I mentioned at the beginning of the month that the Dirk Bogarde film The Password Is Courage was getting two airings in September: one as part of the Bogarde tribute, and a second as part of a night of World War II prison break movies. That second airing is overnight tonight at 3:15 AM (or early tomorrow in all of the continental US).
Loosely based on a real-life person, that person is Sgt. Maj. Charles Coward (obviously, played by Bogarde). Coward had been captured by the Germans while the British were trying to get their troops out of France before Dunkirk in the spring of 1940, and with a bunch of other soldiers sent to one or another of the POW camps that the Nazis had set up. Of course, like all good officers, Coward has a duty to try to escape, and his first escape is in France, where, at least in the movie, he's mistaken for a German officer and awarded the Iron Cross!
For this, Coward gets sent to Stalag VIII-B, a POW camp in what is now southern Poland, although at the time it was the very eastern portions of Germany. Coward continues his escape attempts, bribing Nazi guards for the materials necessary to build a giant tunnel out of the camp and on to the Czech protectorate, and hopefully to freedom somewhere. The POWs are used to do work details, and this along with more bribes enables Coward to get out and go to the nearby village, where he meets up with optometrist Irena (Maria Perschy), who is a member of the Underground. In the movie, Coward and Irena fall in love, although this is one of the many things in the movie that did not happen in real life.
Eventually, it comes time for the escape, although one of the things making it more difficult is the fact that most of the prisoners speak no German. At least some of them speak languages of one or another Nazi-occupied country, especially French, which enables them to fake work permits claiming these folks are from France. But not being able to speak German is still a real problem, especially for Coward. And not that any of the men in the POW camp could have known it, but their escape was planned for a date only a few months before the camps were liberated.

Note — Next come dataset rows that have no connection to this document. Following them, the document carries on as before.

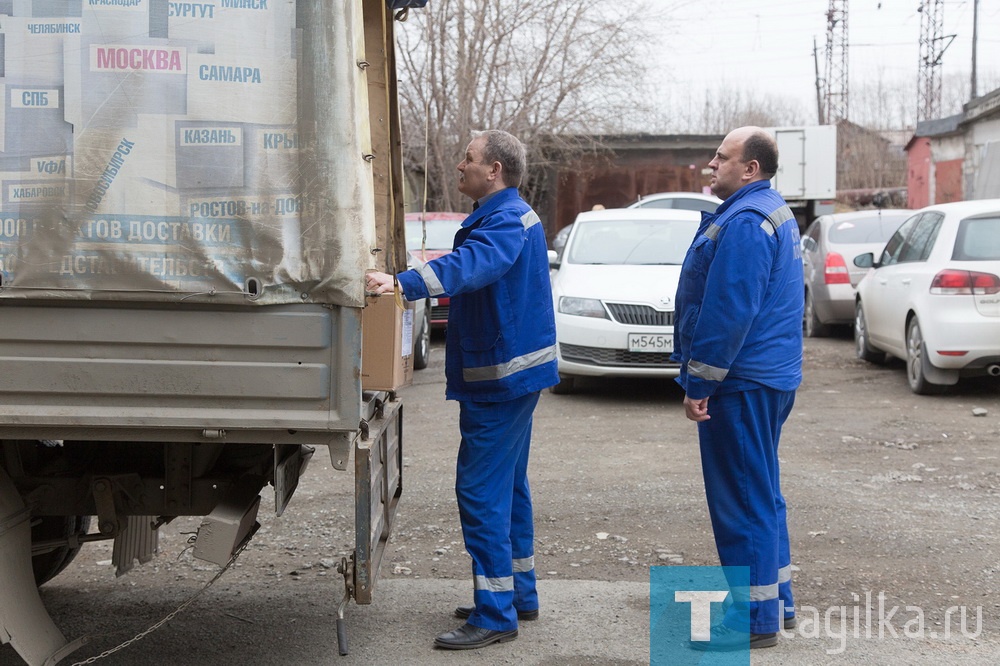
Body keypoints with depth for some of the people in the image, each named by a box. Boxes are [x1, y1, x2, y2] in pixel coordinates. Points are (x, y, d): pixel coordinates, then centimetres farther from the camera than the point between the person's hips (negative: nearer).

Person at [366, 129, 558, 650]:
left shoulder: (506, 220, -19)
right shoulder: (503, 216, 16)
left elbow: (469, 266, -37)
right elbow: (475, 266, 24)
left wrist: (403, 284, -50)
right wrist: (405, 283, 17)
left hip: (500, 377, -11)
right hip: (512, 372, 11)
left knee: (482, 490, -10)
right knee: (508, 485, 18)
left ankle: (495, 614, -6)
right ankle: (519, 594, 30)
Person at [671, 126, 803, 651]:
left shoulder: (744, 224, -19)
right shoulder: (774, 213, 17)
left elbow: (728, 313, -24)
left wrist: (699, 384, -19)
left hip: (741, 385, -11)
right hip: (768, 378, 11)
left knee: (743, 499, -5)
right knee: (760, 493, 18)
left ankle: (755, 618, 2)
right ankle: (775, 601, 28)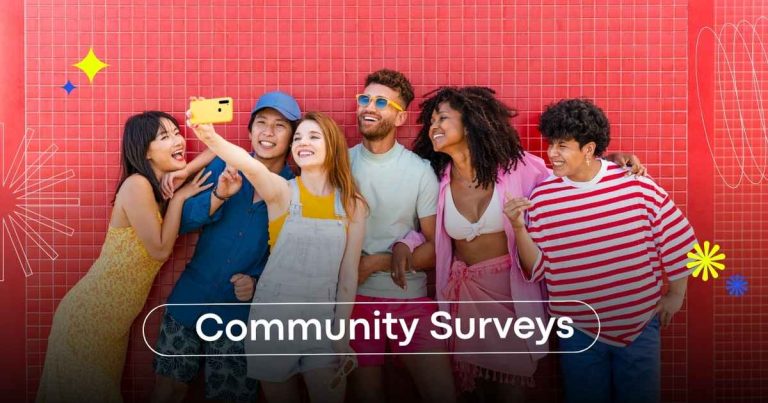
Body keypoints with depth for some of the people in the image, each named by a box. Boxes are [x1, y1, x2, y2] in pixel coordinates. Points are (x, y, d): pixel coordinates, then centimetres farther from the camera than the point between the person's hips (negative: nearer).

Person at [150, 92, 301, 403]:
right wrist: (220, 196, -25)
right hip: (189, 300, 2)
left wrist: (259, 284, -16)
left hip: (239, 316, -1)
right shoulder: (224, 166, -5)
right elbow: (183, 223, -10)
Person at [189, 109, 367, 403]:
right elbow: (252, 167, -30)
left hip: (322, 320, 1)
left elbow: (349, 273, 0)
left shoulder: (353, 204, -2)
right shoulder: (281, 191, -8)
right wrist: (210, 138, -50)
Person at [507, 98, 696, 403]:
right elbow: (536, 269, -6)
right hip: (579, 331, 0)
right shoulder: (541, 197, -8)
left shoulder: (636, 184, -9)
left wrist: (675, 295, 7)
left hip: (640, 324, 0)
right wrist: (519, 228, -21)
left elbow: (676, 240, 2)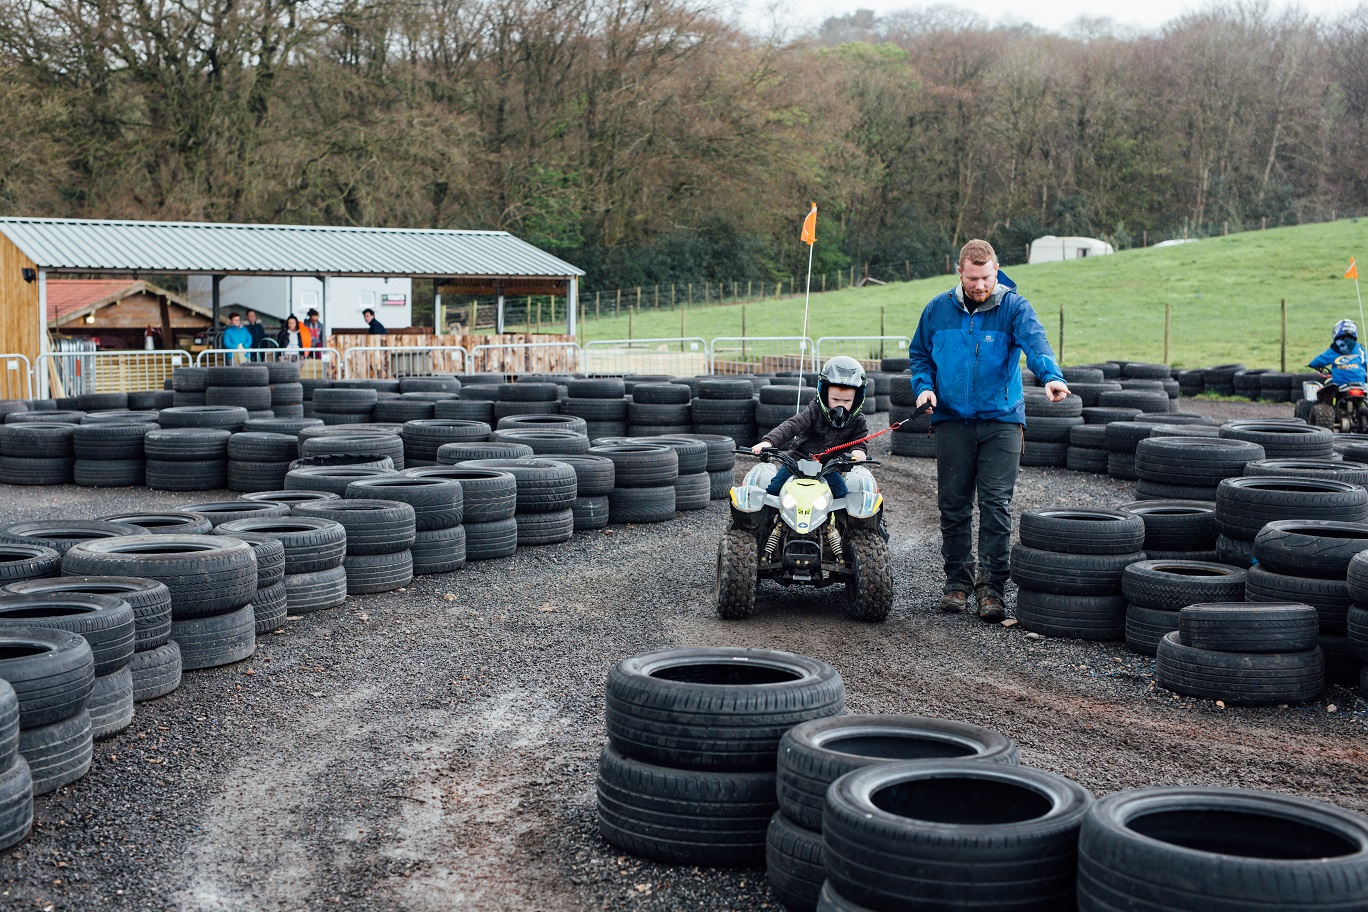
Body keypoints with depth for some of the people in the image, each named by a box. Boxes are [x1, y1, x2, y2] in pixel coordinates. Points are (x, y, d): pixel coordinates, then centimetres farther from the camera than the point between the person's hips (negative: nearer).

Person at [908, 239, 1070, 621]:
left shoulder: (1014, 308, -3)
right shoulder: (938, 309, 6)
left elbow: (1036, 342, -21)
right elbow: (919, 353, 19)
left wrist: (1052, 376, -40)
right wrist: (924, 386, -1)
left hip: (1001, 421, -2)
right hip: (952, 419, 2)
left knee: (997, 504, -6)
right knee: (953, 504, 5)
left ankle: (991, 585, 0)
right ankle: (958, 579, 18)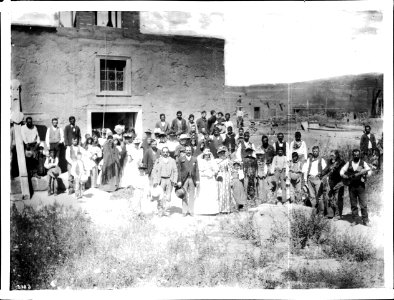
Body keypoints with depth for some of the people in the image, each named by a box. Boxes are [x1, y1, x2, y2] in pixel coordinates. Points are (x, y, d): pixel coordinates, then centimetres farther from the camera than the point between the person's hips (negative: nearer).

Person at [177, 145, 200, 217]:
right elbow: (179, 171, 1)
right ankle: (184, 211, 7)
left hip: (192, 179, 2)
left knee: (192, 196, 3)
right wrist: (179, 181, -6)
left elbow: (197, 170, 7)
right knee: (184, 196, 1)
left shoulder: (194, 159, 10)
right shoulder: (181, 159, 4)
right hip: (184, 179, -2)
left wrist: (197, 180, -1)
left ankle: (191, 211, 10)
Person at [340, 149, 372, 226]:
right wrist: (347, 176, -13)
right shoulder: (349, 163, 10)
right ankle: (354, 220, 12)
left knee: (363, 204, -4)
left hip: (361, 186, -2)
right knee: (353, 204, 5)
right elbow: (342, 171, 5)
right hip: (351, 186, 2)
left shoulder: (363, 163, 6)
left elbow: (369, 171, -3)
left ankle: (365, 220, 4)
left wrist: (364, 176, -22)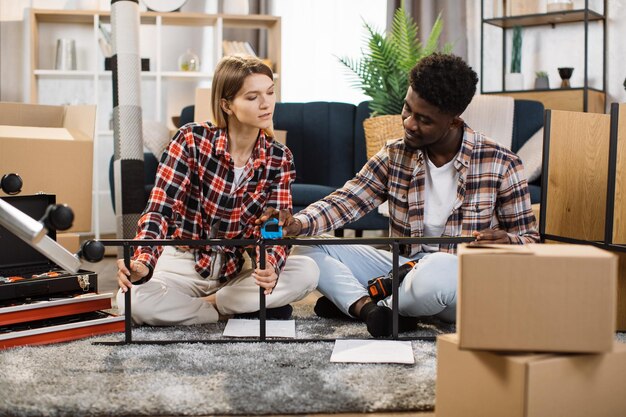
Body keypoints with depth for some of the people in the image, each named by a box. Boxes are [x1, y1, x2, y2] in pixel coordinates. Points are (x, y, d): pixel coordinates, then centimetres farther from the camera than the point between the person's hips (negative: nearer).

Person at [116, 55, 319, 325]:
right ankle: (242, 310, -16)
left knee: (307, 271, -23)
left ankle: (206, 304, -14)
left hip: (238, 268, 2)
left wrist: (270, 267, -37)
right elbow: (160, 208, -21)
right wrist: (142, 263, -40)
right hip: (185, 263, -2)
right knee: (134, 301, -32)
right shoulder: (192, 140, -15)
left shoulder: (279, 159, -6)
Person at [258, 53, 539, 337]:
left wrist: (507, 242, -25)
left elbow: (529, 238, 0)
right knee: (307, 248, -7)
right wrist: (299, 223, -23)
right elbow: (345, 201, -3)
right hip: (402, 266, 5)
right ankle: (370, 308, -27)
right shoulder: (394, 156, 3)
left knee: (436, 270, -41)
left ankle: (359, 304, -11)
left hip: (467, 279, -4)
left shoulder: (501, 165, -8)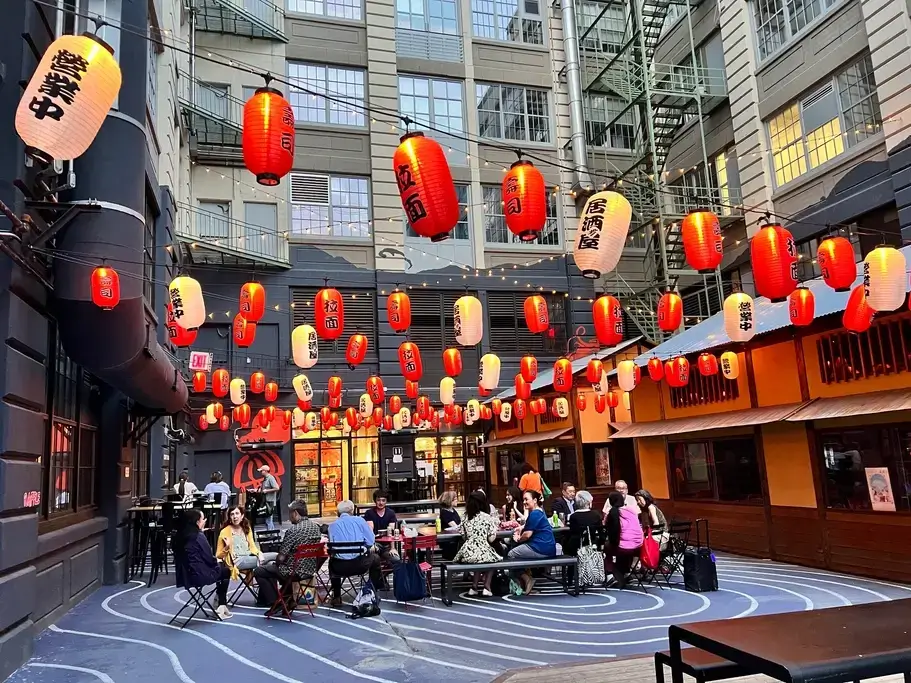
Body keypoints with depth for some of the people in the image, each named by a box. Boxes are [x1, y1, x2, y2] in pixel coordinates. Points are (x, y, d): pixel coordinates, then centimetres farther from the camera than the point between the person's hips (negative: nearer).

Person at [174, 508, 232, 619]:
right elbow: (209, 558, -14)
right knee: (226, 571, 15)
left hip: (186, 574, 8)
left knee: (220, 567, 26)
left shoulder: (181, 535, 5)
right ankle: (221, 606, 22)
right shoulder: (198, 536, -19)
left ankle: (220, 600, 32)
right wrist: (217, 564, 6)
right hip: (200, 575, -8)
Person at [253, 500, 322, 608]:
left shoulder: (293, 530, -22)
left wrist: (274, 563, 4)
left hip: (294, 572, -8)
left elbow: (281, 558, -20)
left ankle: (274, 602, 8)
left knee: (258, 572, 10)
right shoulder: (316, 527, 2)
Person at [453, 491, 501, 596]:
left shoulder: (466, 518, 7)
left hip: (467, 553, 3)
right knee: (493, 559, 29)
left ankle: (474, 586, 23)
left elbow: (464, 536, 8)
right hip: (483, 552, -3)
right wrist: (494, 529, 13)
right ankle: (486, 587, 19)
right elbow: (491, 539, -5)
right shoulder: (487, 517, -3)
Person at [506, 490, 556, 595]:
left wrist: (518, 539, 2)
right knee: (516, 550, 22)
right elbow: (527, 526, 23)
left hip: (541, 549, -10)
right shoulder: (538, 512, 17)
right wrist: (520, 529, 2)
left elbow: (528, 534, -16)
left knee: (510, 555, -1)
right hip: (546, 547, 10)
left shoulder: (535, 514, -15)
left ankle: (527, 580, 4)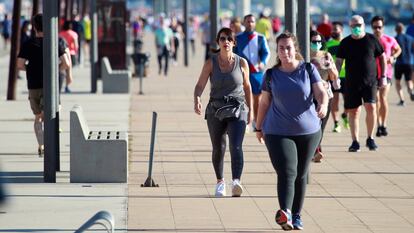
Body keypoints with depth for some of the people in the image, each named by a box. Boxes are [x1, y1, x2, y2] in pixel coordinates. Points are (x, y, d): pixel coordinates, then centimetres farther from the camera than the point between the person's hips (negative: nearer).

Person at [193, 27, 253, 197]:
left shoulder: (242, 63, 0)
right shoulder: (211, 63, -2)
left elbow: (247, 86, 13)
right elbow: (200, 85, -6)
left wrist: (250, 110, 16)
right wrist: (197, 100, -26)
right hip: (216, 110, 1)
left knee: (236, 146, -19)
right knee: (218, 149, 12)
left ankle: (236, 183, -34)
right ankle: (220, 181, 34)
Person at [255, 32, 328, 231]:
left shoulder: (308, 69, 0)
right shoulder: (271, 75, 2)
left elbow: (321, 92, -9)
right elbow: (264, 103, 11)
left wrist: (323, 105, -31)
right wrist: (259, 128, 18)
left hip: (308, 131, 1)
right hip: (278, 132, -1)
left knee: (301, 175, 11)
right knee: (287, 172, -19)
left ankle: (296, 215, 23)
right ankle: (285, 213, -34)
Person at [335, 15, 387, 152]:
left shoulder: (372, 40, 2)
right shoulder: (345, 43, 4)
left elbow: (382, 57, 11)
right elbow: (339, 61, 4)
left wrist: (383, 76, 7)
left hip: (370, 81, -1)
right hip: (351, 83, 1)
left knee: (371, 107, -15)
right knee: (353, 111, 2)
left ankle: (370, 139, 1)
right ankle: (355, 142, 9)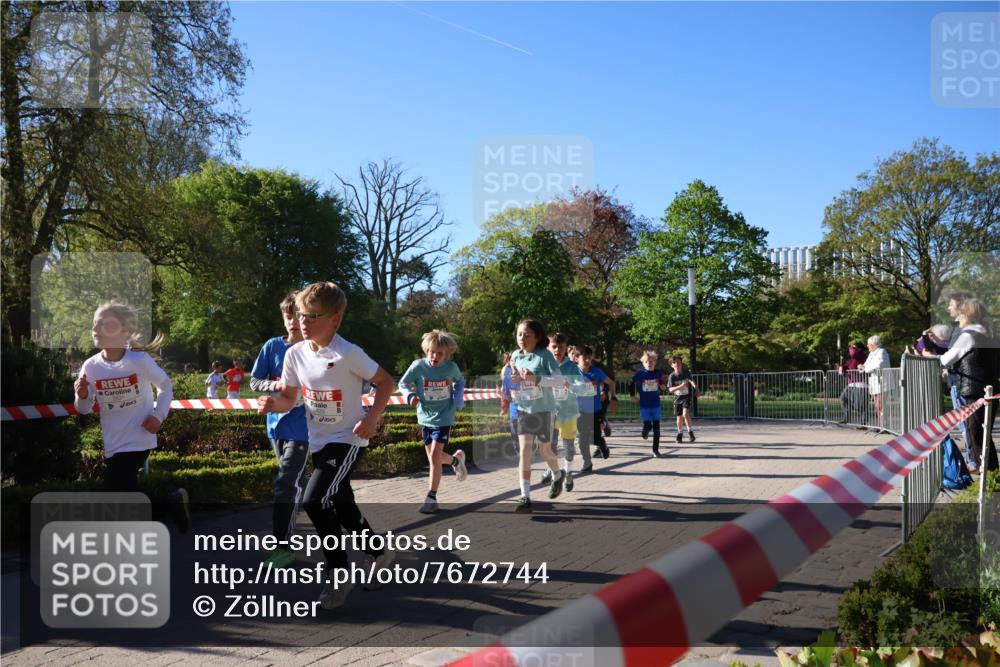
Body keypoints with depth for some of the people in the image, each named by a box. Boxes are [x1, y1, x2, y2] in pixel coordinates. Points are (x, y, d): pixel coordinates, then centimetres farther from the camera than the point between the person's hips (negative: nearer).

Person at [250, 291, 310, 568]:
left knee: (284, 483, -12)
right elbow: (254, 381, 3)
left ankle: (283, 546, -6)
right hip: (277, 424, 4)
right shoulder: (273, 346, 0)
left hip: (301, 427, -4)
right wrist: (277, 385, -15)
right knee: (296, 480, 20)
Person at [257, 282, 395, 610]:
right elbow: (288, 399, 3)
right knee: (341, 506, 11)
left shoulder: (347, 354, -19)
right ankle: (377, 552, 34)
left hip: (348, 439, -6)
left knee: (314, 501, -19)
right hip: (318, 441, 6)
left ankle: (338, 575, 0)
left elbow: (386, 381, -9)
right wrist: (273, 403, -19)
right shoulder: (295, 354, -3)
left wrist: (372, 419, -18)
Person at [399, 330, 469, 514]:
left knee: (434, 457, -10)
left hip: (444, 418, -2)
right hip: (425, 417, 3)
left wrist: (459, 398, -6)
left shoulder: (451, 367, -10)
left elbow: (460, 382, 11)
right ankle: (456, 459, 44)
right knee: (433, 457, 12)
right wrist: (409, 395, -20)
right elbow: (403, 384, 0)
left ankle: (431, 498, 2)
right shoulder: (418, 366, -13)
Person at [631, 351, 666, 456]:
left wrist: (663, 387, -9)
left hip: (656, 404, 2)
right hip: (644, 405, -2)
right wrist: (633, 394, -5)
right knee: (647, 425, -5)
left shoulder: (658, 373, -3)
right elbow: (633, 383, 4)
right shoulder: (640, 373, -9)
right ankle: (645, 432, 34)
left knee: (656, 427, 2)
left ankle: (655, 449, 14)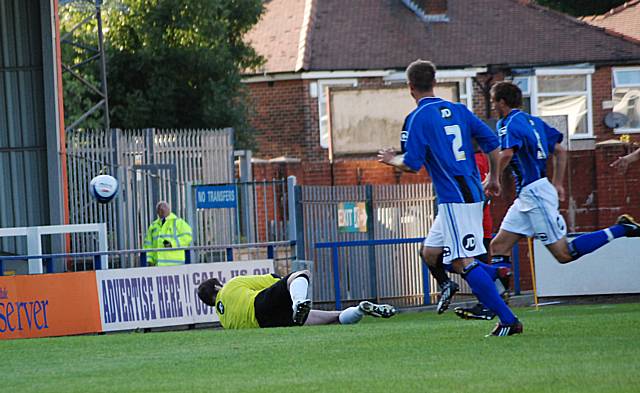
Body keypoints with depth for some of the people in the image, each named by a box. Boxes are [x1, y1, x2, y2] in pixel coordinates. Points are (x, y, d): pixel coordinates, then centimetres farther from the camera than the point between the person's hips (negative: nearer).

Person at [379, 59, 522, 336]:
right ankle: (496, 276, 8)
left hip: (454, 198, -8)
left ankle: (508, 321, -14)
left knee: (461, 261, -9)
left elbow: (412, 164, -12)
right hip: (472, 193, 8)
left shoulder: (419, 117, -9)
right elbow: (491, 142, 11)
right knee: (431, 254, 17)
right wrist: (493, 178, 24)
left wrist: (392, 160, 9)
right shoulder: (458, 110, 13)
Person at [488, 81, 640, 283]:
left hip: (535, 193, -10)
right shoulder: (533, 121, 16)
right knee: (498, 246, 7)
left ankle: (621, 229, -6)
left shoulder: (508, 123, -10)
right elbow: (560, 151, 20)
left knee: (564, 254, -6)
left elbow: (507, 154, -28)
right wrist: (557, 184, 25)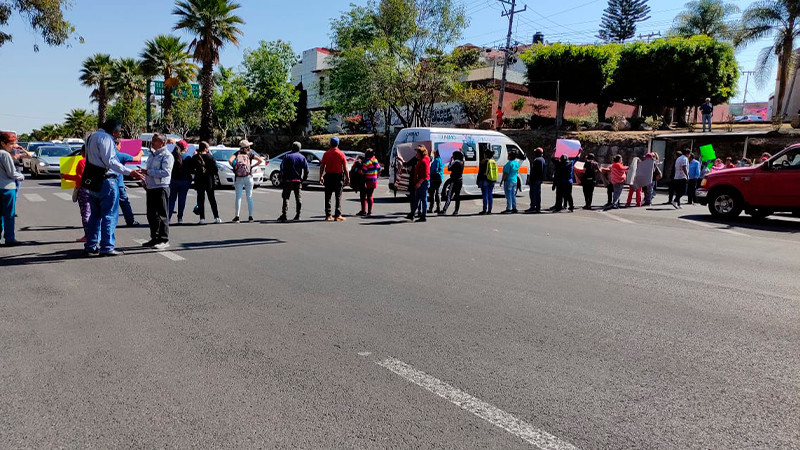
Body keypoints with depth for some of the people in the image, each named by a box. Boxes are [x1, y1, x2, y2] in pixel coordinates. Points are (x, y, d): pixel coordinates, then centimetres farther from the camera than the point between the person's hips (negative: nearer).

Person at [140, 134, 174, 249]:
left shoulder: (167, 155, -8)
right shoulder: (152, 154, 19)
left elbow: (166, 172, -20)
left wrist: (148, 172, -19)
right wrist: (145, 181, 12)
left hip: (161, 188, -9)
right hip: (150, 188, 9)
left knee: (162, 215, -4)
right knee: (151, 215, 12)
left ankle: (164, 240, 1)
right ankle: (154, 238, 21)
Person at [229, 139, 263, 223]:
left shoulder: (237, 153, 3)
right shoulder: (250, 154, 2)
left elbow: (230, 160, -14)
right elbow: (260, 160, -6)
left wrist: (234, 167, 1)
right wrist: (253, 166, 3)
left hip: (238, 178, 0)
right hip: (248, 178, 0)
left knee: (238, 197, 2)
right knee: (249, 197, 6)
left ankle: (237, 217, -2)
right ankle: (250, 217, 5)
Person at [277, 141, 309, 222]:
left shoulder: (287, 156, -1)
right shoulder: (302, 157, 6)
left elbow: (282, 168, -7)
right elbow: (306, 169, 1)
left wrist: (282, 178, -3)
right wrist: (303, 179, 9)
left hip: (288, 180, -2)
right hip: (298, 180, 3)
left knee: (286, 197, -2)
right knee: (298, 198, 9)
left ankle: (284, 215, -11)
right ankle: (298, 215, 9)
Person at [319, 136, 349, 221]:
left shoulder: (326, 154, 1)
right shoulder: (341, 154, -4)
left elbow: (322, 167, 0)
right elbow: (345, 168, -5)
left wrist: (321, 177, 6)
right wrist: (347, 178, 0)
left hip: (328, 176, 2)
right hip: (338, 176, -1)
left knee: (328, 197, 8)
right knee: (338, 197, 3)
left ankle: (328, 215, 7)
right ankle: (337, 215, 0)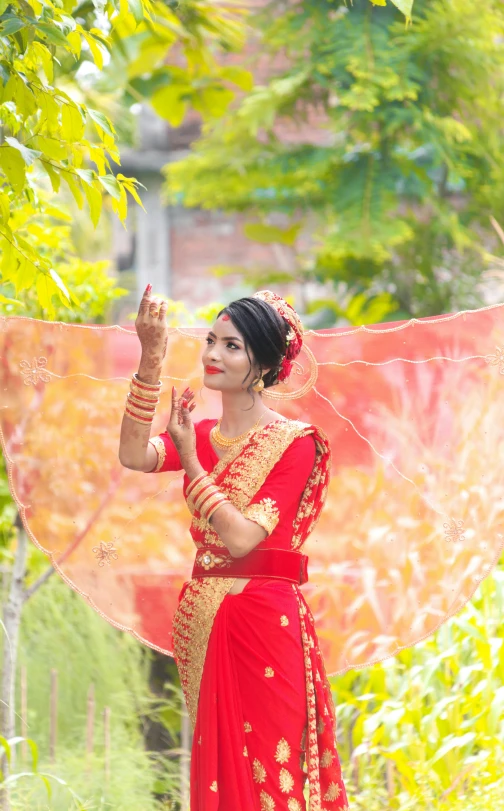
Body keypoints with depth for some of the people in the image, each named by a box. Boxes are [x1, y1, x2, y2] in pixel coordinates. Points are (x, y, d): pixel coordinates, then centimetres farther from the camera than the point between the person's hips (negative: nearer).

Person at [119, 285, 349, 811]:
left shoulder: (294, 443, -8)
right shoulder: (202, 436, 8)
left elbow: (242, 536, -17)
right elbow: (133, 456, -13)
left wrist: (190, 461, -16)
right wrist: (151, 361, -20)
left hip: (265, 623, -6)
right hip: (202, 622, 6)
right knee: (216, 766, 11)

To be honest, there's not all that much to the plot of The Password is Courage; it could easily be summed up as "soldiers get captured and constantly try to break out of POW camp". That having been said, for the genre it's pretty well done. If it's not well known today, that I think is down to the fact that it was made by MGM's British unit with Dirk Bogarde being the only really well known name, and even he wasn't that big a star here in the States. And with a looming trend toward bigger war movies with action and color photography, it's no wonder The Password Is Courage fell by the wayside.
It also doesn't help to look up Charles Coward, as doing so turns the movie from a well-made example of a genre into something formulaic that ignore's a much more interesting true story. The work camp where Coward was sent was not far from Auschwitz, and the real-life Coward spoke German, which made him useful as a liaison between the German authorities and the soldiers and Red Cross. Coward got himself smuggled into Auschwitz, and used the papers and effects of dead soldiers and laborers to smuggle Jews out of Auschwitz. That, rather than a straightforward attempted escape story, seems like it would be for more worthy of a movie, although I suppose in the early 1960s that wouldn't have been considered commercial enough.